Florida’s real Alligator Alley is a step back into another world…
By Jim Ferri
I’ve been across Florida’s Route 75 — the famous “Alligator Alley” — many times and I’ve never seen an alligator.
In fact, I’ve never seen any animal. It’s a pretty boring drive.
But there is another road off Tamiami Trail. It’s the old road to the south that originally connected Miami and Miami Beach with Florida’s west coast. Running parallel to Route 75, here you’ll often see alligators galore, close next to your car given the right conditions. You’ll see other wildlife, as well.
It’s called the Loop Road and is part of the Big Cypress National Preserve.
Not everyone likes alligators. I’m not a big fan myself. But when you get to see them from the safety of your car on this real Alligator Alley, your attitude changes a bit. I know, I’ve done it several times.

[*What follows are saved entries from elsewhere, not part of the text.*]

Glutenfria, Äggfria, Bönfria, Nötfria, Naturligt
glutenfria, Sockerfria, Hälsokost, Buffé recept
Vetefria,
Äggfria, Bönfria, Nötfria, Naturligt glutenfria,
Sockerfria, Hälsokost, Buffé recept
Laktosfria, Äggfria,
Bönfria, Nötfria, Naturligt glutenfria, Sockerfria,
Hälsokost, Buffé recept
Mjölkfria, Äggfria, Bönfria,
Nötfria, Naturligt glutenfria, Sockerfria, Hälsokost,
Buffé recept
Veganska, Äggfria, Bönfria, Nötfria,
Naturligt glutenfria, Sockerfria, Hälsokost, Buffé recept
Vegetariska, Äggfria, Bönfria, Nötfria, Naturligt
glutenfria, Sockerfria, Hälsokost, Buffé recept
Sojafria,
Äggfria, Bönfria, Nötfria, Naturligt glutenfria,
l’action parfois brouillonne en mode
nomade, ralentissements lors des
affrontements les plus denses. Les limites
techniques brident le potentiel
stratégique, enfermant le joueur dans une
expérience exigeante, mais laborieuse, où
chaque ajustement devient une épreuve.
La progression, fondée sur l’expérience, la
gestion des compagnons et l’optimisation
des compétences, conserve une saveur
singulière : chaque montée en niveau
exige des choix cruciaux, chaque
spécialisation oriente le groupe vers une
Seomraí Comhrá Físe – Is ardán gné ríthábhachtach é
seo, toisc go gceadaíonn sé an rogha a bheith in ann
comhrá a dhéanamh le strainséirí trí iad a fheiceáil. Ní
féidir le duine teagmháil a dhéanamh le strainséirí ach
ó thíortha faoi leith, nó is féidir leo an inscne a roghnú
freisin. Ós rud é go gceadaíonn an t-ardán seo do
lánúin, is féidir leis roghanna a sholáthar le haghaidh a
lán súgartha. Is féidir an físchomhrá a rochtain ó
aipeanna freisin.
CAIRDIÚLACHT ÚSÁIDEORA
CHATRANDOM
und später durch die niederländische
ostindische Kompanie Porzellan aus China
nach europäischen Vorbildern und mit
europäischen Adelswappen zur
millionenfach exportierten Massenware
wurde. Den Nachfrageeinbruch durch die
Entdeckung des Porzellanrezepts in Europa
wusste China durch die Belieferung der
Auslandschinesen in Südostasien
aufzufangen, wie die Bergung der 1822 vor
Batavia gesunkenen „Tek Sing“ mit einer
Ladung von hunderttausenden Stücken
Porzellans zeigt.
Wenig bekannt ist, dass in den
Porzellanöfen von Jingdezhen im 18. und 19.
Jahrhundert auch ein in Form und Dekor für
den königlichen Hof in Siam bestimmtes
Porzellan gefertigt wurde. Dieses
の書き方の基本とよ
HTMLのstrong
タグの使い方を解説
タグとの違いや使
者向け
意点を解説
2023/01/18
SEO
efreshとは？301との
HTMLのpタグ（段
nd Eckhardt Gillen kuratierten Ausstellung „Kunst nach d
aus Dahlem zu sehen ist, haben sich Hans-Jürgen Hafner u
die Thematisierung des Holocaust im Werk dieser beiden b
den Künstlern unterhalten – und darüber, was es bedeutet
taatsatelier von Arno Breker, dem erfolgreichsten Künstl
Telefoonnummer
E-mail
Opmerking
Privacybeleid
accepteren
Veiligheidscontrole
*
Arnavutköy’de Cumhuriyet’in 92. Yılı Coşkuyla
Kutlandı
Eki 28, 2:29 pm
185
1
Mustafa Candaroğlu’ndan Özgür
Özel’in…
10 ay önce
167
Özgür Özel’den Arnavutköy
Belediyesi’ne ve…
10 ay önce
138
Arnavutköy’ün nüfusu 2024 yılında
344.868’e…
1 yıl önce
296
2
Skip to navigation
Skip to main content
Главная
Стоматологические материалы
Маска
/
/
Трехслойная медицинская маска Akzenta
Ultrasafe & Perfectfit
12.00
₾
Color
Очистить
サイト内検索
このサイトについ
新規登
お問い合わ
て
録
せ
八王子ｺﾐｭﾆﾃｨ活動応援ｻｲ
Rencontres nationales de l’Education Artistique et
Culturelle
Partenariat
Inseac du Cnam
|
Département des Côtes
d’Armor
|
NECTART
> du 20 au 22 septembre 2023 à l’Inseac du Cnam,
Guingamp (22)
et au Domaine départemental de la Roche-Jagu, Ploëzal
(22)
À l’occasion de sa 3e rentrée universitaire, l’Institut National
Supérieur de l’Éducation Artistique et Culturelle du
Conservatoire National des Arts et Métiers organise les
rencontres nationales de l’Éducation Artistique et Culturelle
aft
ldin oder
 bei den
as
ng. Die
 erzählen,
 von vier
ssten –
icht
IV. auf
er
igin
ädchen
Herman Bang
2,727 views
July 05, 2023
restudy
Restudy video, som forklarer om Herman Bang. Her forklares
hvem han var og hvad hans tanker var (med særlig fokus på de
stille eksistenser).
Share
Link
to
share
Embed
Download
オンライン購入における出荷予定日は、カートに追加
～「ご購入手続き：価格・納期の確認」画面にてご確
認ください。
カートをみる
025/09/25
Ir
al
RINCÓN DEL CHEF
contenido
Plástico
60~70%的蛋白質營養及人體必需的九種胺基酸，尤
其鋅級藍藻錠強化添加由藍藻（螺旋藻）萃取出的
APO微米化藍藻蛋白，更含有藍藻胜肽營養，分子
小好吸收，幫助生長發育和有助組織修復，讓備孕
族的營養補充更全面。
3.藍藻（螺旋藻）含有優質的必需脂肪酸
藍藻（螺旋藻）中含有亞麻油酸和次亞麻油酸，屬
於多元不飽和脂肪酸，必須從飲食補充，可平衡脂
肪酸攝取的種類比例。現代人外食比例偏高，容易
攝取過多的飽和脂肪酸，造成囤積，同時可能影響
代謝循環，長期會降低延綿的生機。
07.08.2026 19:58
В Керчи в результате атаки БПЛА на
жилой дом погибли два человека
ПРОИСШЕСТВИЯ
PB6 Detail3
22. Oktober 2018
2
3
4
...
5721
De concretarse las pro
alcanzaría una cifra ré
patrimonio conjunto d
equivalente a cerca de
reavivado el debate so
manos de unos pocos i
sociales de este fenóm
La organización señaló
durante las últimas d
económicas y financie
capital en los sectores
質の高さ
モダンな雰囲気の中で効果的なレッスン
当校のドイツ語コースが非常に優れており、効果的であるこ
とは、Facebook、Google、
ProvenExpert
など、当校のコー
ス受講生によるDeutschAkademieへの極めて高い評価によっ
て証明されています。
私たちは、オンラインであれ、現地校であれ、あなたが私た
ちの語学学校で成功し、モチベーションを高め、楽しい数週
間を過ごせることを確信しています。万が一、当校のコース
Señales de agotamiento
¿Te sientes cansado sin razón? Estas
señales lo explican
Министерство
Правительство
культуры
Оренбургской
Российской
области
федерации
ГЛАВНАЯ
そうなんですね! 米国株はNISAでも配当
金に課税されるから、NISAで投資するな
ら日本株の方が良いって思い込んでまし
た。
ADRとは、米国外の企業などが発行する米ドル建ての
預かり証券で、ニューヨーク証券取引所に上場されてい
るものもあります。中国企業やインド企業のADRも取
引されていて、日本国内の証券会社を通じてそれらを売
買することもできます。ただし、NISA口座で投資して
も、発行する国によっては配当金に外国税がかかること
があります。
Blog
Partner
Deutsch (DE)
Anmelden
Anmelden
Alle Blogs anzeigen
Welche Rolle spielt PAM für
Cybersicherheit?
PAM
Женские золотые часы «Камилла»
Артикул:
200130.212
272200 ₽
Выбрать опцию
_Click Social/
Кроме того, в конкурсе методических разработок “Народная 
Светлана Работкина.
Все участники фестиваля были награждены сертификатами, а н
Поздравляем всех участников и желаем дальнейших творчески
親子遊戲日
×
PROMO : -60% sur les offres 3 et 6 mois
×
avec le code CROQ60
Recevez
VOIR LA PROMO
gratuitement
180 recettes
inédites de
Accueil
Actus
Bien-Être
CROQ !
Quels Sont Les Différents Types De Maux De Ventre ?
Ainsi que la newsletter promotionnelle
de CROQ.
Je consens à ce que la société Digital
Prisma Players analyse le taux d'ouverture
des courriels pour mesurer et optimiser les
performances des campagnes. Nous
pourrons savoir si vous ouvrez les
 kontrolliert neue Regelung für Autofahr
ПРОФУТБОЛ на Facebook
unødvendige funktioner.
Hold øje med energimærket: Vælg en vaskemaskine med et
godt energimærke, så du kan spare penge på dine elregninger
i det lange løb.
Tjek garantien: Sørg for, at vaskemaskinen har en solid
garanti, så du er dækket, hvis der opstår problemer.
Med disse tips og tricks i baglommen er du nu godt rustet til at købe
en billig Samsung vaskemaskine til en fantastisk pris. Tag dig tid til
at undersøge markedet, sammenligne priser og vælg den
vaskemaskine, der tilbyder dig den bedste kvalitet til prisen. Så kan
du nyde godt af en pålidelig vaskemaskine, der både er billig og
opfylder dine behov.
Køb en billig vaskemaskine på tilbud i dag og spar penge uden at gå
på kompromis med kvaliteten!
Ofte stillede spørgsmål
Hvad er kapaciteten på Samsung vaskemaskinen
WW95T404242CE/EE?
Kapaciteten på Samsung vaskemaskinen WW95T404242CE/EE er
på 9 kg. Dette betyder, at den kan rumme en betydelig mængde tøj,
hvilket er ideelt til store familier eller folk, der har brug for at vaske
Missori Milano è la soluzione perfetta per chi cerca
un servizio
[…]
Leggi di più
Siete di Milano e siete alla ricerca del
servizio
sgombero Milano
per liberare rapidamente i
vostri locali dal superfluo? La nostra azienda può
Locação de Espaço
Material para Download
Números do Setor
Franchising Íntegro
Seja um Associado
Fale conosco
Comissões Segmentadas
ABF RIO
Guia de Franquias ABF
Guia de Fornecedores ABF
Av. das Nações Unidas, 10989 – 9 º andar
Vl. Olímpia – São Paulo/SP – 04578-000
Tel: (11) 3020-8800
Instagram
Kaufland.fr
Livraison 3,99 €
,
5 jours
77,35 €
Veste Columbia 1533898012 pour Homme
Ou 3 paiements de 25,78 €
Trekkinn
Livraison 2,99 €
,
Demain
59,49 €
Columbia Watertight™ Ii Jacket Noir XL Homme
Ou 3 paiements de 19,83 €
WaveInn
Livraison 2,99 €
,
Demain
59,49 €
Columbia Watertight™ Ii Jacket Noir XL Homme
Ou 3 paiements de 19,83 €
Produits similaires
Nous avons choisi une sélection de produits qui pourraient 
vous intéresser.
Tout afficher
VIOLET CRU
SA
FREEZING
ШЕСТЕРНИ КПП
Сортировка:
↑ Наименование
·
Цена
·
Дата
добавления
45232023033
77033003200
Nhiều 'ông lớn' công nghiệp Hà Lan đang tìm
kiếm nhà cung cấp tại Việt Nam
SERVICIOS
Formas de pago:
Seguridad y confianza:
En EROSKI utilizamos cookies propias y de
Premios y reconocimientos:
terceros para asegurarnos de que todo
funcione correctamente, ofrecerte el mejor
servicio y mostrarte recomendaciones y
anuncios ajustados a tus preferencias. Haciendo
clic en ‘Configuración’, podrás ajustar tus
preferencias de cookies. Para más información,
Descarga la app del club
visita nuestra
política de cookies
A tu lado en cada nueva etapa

I first heard of Loop Road a few years ago on a program on National Public Radio, of all places. Tuning in I heard a writer for Sports Illustrated telling the show’s host about growing up in Miami. He told how he and his friends would go out on Loop Road when they were kids. His description of primeval nature of the place made me want to go. I made a mental note to check it out next time I was in the area.
Off Alligator Alley and Onto Route 75
A few years later as I was crossing the Everglades on Route 75, I talked my wife and some friends into tracking down the Loop. Using the GPS in our car we found the easterly end of it and off into the wilderness we went.
It was fairly innocuous for the first few miles. The road was paved and was lined with a few square concrete houses built by local Indians. Behind the houses were fields of scrub vegetation and marsh. Everything increasingly grew more dense and taller as we moved deeper into the swap. Soon the pavement turned to dirt, which although rough, was still passable.
On subsequent trips we found it wise to choose your month of travel on Loop Road, the “real Alligator Alley,”carefully. The summer-early fall “rainy season” is the worse time to try to traverse it. At that time large areas along its entire length are washed out by floods. You’re forced to creep along at 3-4 miles per hour, slowly and arduously weaving about large craters in the road.
A Map From Miami Beach to Loop Road
The Route from Miami Beach to Loop Road in the Big Cypress National Preserve
This map is interactive; press +/- to enlarge it or make it smaller. It can also be viewed, and the route followed, on your smartphone.
Other popular tours they offer:
See the Real Alligator Alley on Loop Road
During the winter dry season after the road has been filled and leveled by the Park Service the drive is much easier both on your car and your bottom. The winter dry season is also a better time to travel the Loop since it’s when you see the most wildlife.
During the hot summer months alligators spend most of their time in the water keeping themselves cool. But in the winter months, when the waters cool down a few degrees, many come out of the water. Then they lie sunning themselves along the banks of the streams and marsh alongside the road. In fact, on this Alligator Alley they’re so close you can stop your car only yards away from them.
It’s not a good idea on this Alligator Alley, to get out of the car in certain spots. We once convinced a Texas friend of this, when she was halfway out of the car “to pull its tail”. Nor do you want to walk your dog along the road here, since Fido is an alligator’s favorite treat. Keep in mind that gators are extremely fast from a dead stop and can grab your dog, or you, within seconds.
Moving on down the road we slowly moved further into the primeval wilderness. In the Big Cypress National Preserve, we passing signs for Sweetwater Junction, Gaging Station and Trail City. It was totally quiet except for the sound of an occasional bird off in the trees somewhere. In the crystal-clear waters little fish darted about in the shadows of ferns that cascaded over the bank.
A Primeval Adventure
We saw very few cars or people on this real Alligator Alley, even at midday, since few know about it. At various places we’d pull over when we saw alligators lying along the side of the road on creek banks. Sometimes they’d be piled atop one another in the morning sun.
Up ahead, every now and then, groups of vultures stood in the middle of the road as if to blockade us from venturing further on. Egrets perched on tree limbs, their white feathers bright against the dark green shadows of the deep swamp.
Sometimes we would stand outside the car and only hear birds singing in the towering cypress about us. At time we’d hear the rustle of the water made by fish or a swimming gator. A huge Great Owl fluttered out of a stand of old trees onto the road in front of us. It then quickly flew away as our car edged forward.
At one spot, my wife and I stood looking across the water into the forest of Cypress trees rising from the water. Incredibly, we could not hear a sound. It was total silence, with not even the whisper of a breeze blowing. We stood there and stared at the beautiful scene almost feeling that we were the very first humans who had ever discovered this primeval place.
It was our own National Geographic moment. Right there on the Real Alligator Alley.
If you go:
This isn’t a trip for everyone since it can be rough at times, exceptionally rough if the Park Service hasn’t yet leveled the road. Still though, it is a unique experience.
You’ll find Loop Road halfway across State Road 41, the southernmost road that crosses the state from Miami to Naples, FL. Follow the map above and happy hunting!